Parmi les autres décisions, une directive sera donnée aux procureurs pour qu'ils «assurent un caractère exceptionnel à la mesure de dévoilement de l'identité» des mineurs accusés de certains crimes; et un décret sera adopté pour limiter à 16 ans, et non 14 ans, l'obligation du poursuivant d'informer le tribunal de son intention de ne pas réclamer une peine pour adulte.

Les directives incluront-elles d'autres moyens d'éviter les peines minimales? «Pour le moment, non», a répondu Joanne Marceau, porte-parole du ministère de la Justice.

Pierre-Hugues Boisvenu a néanmoins déploré les approches dans ce dossier du ministre Fournier et du Barreau du Québec qui, selon lui, ignorent les besoins des victimes. «Au lieu de consulter tous les organismes qui supportent les criminels - centres jeunesse, pénitenciers, criminologues - moi, je dis à Fournier: va consulter les organismes de victimes», a-t-il déclaré.

Le controversé projet de loi C-10, qui vise à durcir la justice criminelle, regroupe neuf projets de loi que le gouvernement Harper n'avait pu adopter lorsqu'il était minoritaire.
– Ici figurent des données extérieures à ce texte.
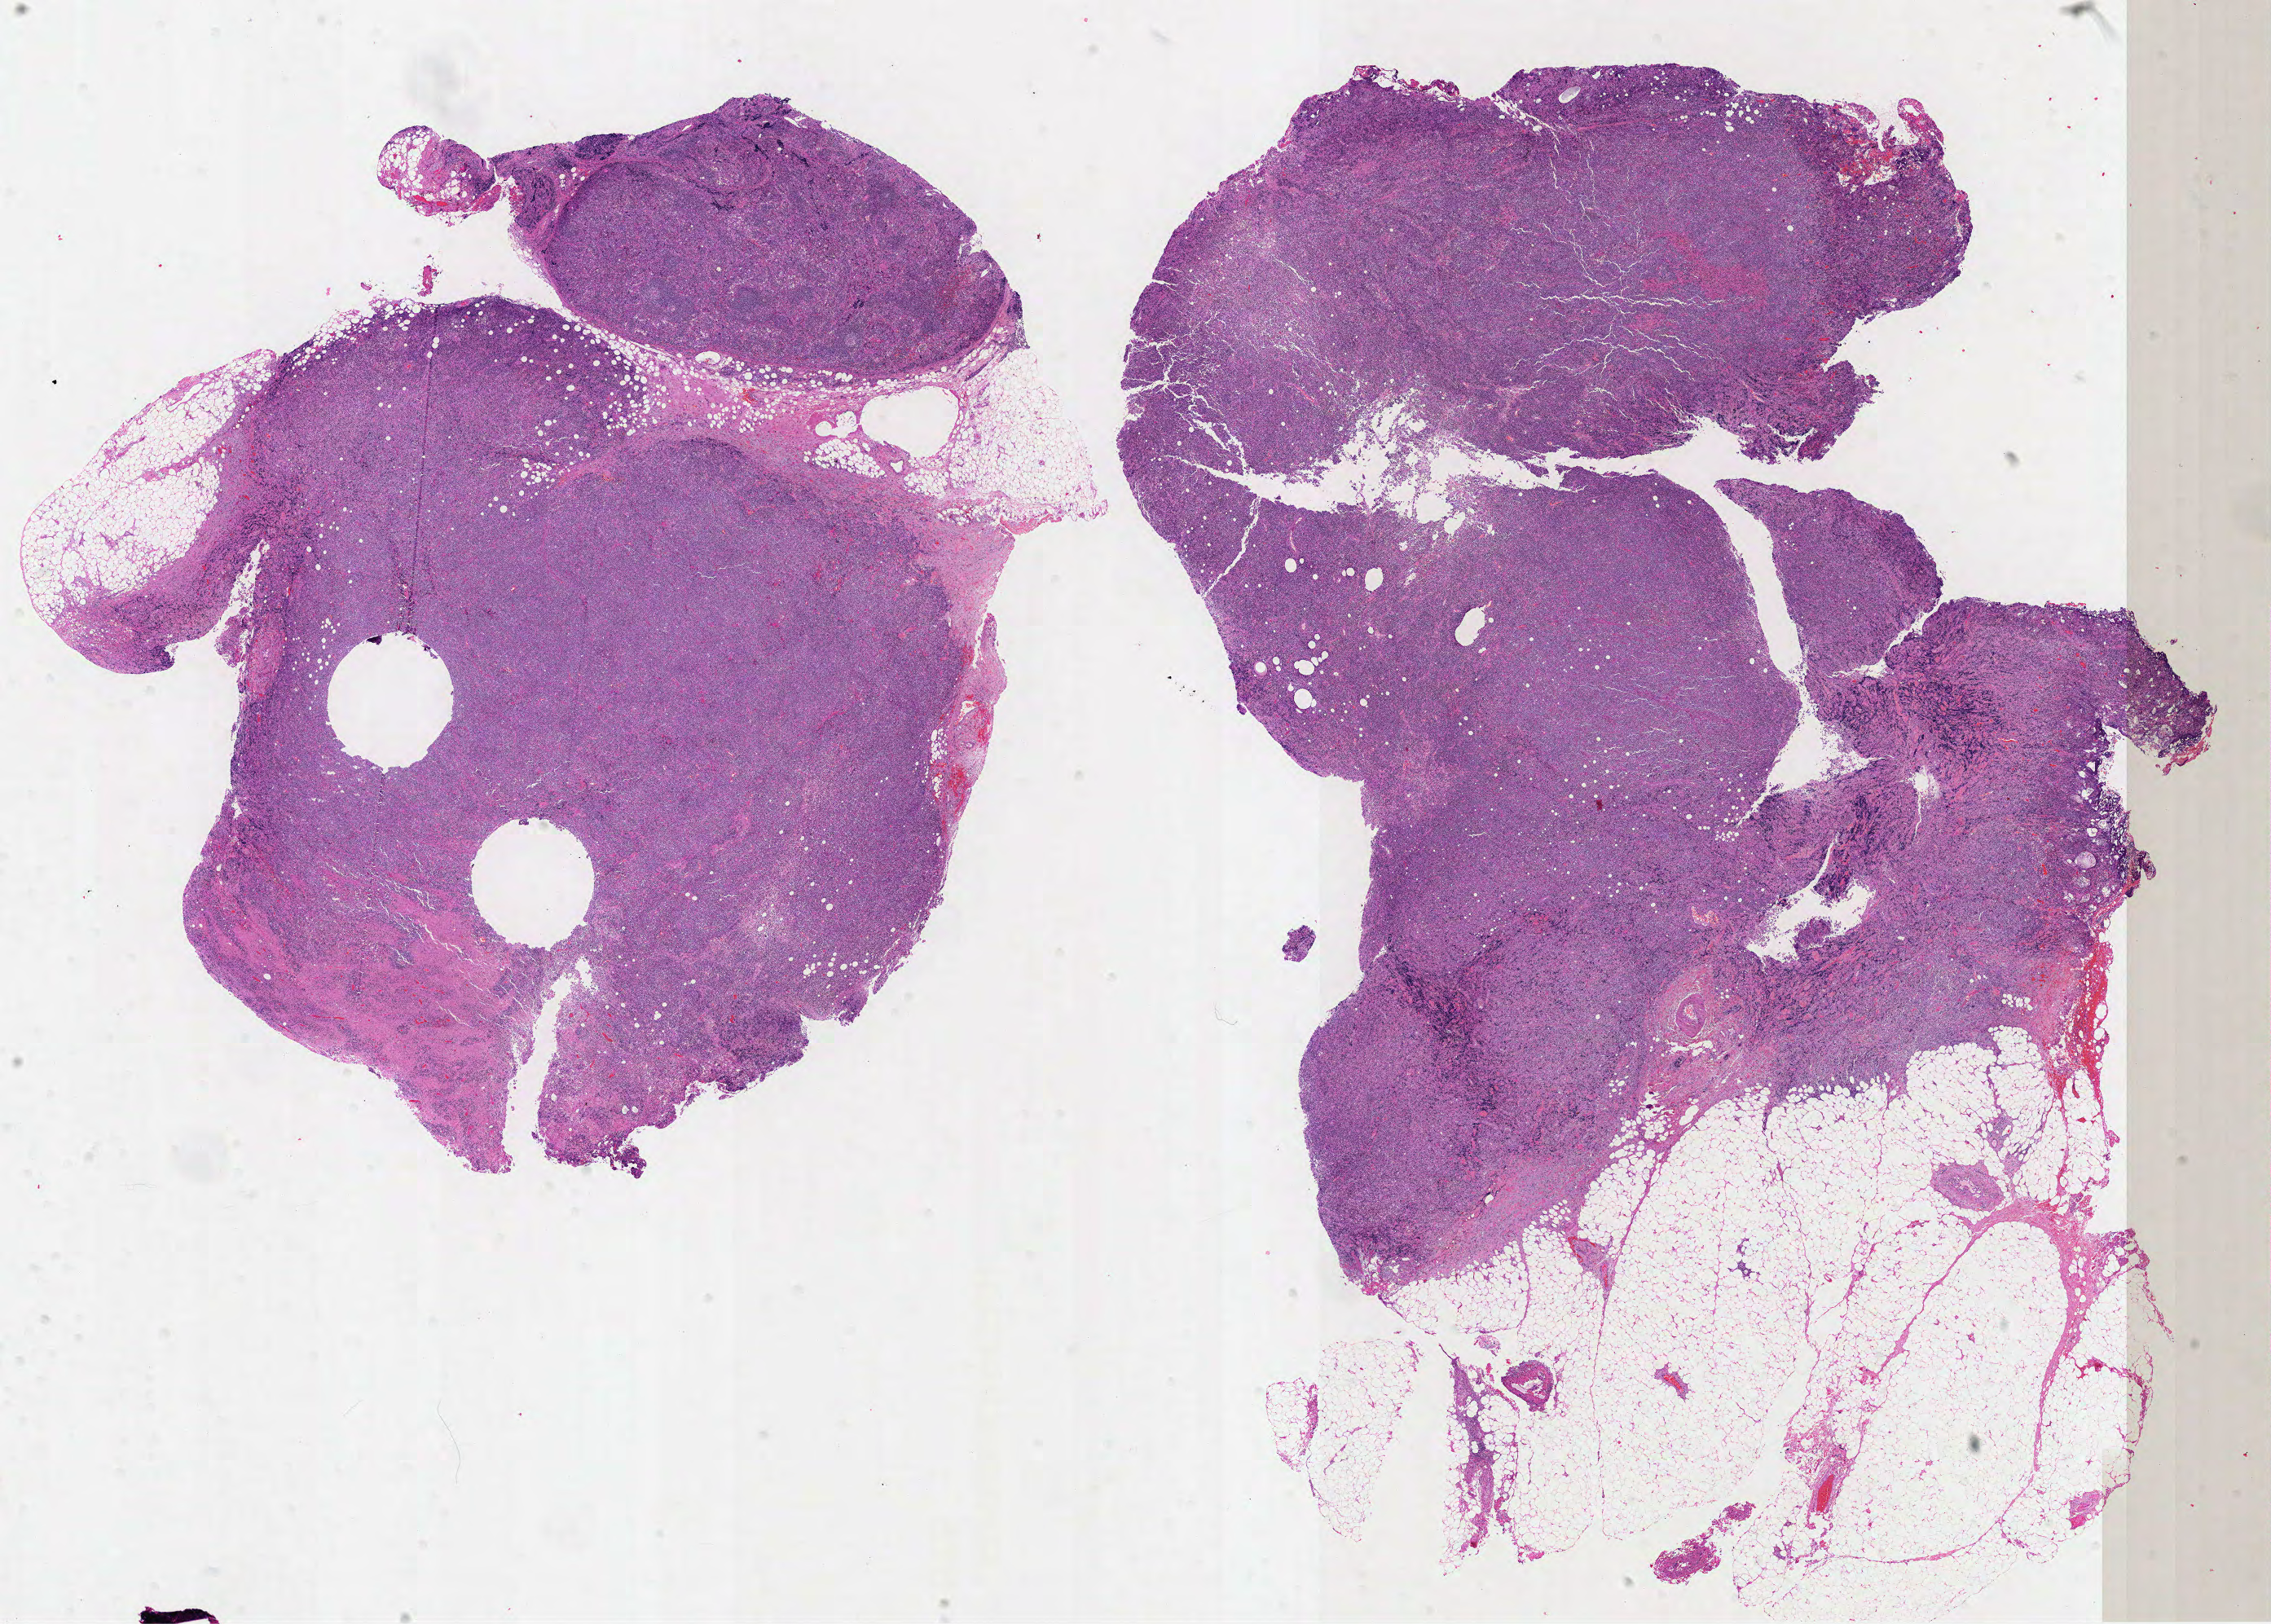
Digitized H&E-stained tissue section (whole slide), low-resolution overview of the scanned area, about 22.5 x 16.1 mm (from a 40x scan); formalin-fixed paraffin-embedded (FFPE) diagnostic section; lymphoid tissue, primary tumour sample. Female, age 57 years at initial diagnosis.
Pathologic diagnosis: Diffuse large B-cell lymphoma, NOS (lymph nodes of head, face and neck).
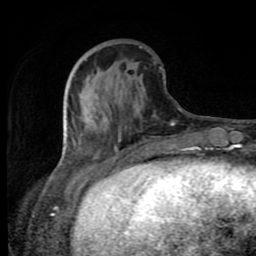
Breast MRI (dynamic contrast-enhanced), one axial slice. Position 29 of 80 along the scan axis. Cropped to one breast. Dynamic contrast-enhanced series, time point 2 of 8 at this slice position (early post-contrast). 1.5 T. TE 4.2 ms, TR 7 ms. 2 mm slice thickness. 256 × 256 image matrix, field of view 160 × 160 mm. Female patient.
Outlined on this slice (semi-automatically segmented with operator editing):
- enhancing-tissue mask used for the functional tumour volume (all voxels passing the contrast-enhancement thresholds inside the analysis volume; usually the tumour): bounding box <65,93,193,170> (left, top, right, bottom; pixels)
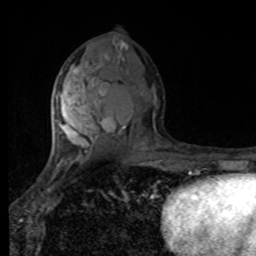
Breast MRI, one axial slice; position 45 of 80 along the scan axis; cropped to one breast; dynamic contrast-enhanced series, time point 2 of 8 at this slice position (early post-contrast); 1.5 T; TE 4.2 ms, TR 7 ms; 256 × 256 image matrix, field of view 170 × 170 mm. Female patient.
Annotated regions visible in this slice (semi-automatically segmented with operator editing):
- enhancing-tissue mask used for the functional tumour volume (all voxels passing the contrast-enhancement thresholds inside the analysis volume; usually the tumour): bounding box [x1, y1, x2, y2] px = [55, 65, 99, 168]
Certaines peines minimales qu'il impose ne font pas l'unanimité. Les provinces dénoncent aussi les coûts supplémentaires que le durcissement des peines pourrait leur imposer. Selon le ministre Fournier, ils pourraient atteindre de 40 à 80 millions par année pour le Québec, sans parler des coûts pour la construction de nouvelles prisons, si nécessaire.